[Saved data entries]
★ ★ ★ ★ ★ ★ ★
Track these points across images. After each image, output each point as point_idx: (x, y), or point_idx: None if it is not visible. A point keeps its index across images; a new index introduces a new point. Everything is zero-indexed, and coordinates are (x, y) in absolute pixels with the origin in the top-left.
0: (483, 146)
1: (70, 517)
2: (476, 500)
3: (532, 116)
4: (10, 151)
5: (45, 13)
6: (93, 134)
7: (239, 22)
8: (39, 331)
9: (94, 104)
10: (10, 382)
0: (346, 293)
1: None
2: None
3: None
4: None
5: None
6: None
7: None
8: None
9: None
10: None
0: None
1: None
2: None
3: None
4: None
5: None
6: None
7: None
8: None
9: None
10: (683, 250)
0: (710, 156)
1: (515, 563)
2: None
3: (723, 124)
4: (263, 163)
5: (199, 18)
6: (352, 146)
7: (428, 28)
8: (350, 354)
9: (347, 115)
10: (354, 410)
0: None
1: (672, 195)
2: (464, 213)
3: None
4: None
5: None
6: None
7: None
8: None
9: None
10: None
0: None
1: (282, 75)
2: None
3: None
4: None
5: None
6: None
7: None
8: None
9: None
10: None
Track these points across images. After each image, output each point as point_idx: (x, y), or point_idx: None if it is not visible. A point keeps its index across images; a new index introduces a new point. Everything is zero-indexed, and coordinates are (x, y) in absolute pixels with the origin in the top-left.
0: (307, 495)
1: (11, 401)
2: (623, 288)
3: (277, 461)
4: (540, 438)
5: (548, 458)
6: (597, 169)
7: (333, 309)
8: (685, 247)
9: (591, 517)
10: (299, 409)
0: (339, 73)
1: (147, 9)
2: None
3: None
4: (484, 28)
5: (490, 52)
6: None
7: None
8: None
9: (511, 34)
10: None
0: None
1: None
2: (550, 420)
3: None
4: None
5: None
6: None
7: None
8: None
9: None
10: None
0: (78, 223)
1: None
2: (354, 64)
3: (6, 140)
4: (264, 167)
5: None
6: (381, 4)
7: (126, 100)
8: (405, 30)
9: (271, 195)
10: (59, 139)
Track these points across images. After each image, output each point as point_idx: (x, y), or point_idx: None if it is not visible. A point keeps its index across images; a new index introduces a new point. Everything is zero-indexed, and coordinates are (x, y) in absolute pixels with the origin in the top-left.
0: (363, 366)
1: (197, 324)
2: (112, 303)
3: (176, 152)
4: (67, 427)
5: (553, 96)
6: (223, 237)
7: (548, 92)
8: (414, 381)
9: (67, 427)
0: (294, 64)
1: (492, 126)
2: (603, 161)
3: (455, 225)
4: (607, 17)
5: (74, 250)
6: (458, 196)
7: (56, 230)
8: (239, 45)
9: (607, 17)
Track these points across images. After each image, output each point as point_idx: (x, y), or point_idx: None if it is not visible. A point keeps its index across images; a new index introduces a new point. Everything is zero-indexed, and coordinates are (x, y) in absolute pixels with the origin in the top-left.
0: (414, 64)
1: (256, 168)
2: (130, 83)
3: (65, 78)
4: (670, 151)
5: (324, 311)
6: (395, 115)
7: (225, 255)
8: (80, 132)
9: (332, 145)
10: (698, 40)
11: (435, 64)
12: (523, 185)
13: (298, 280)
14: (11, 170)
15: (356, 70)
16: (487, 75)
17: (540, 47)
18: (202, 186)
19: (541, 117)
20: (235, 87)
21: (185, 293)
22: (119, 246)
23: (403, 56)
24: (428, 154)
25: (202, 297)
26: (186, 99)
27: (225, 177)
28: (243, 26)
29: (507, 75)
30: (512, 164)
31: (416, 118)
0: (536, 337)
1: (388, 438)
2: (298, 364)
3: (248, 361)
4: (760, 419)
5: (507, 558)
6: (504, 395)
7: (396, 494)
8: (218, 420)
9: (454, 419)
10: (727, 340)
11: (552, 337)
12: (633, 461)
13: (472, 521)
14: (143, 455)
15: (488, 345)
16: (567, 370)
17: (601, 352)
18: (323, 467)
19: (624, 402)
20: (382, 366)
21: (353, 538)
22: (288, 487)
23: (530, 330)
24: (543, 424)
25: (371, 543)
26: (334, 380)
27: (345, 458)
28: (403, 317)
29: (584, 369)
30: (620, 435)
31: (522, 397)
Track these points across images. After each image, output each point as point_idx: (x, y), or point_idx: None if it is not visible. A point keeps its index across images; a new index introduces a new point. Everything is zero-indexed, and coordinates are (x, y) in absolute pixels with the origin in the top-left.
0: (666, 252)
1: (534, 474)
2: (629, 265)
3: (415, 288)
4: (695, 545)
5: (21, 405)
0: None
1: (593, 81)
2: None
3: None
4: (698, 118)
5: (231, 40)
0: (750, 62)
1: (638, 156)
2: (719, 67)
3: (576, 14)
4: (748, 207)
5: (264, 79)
★ ★ ★ ★ ★ ★ ★
● **Task statement**
Reproduce word for word everything from the start of the items down to the line containing "8: (39, 331)", with that line included.

● **Problem solution**
Track these points across images. After each image, output each point as point_idx: (x, y), or point_idx: None if it is not visible. A point keeps its index across images; a new index introduces a new point. Everything is zero-indexed, and coordinates are (x, y) in absolute pixels with the origin in the top-left.
0: (483, 146)
1: (70, 517)
2: (476, 500)
3: (532, 116)
4: (10, 151)
5: (45, 13)
6: (93, 134)
7: (239, 22)
8: (39, 331)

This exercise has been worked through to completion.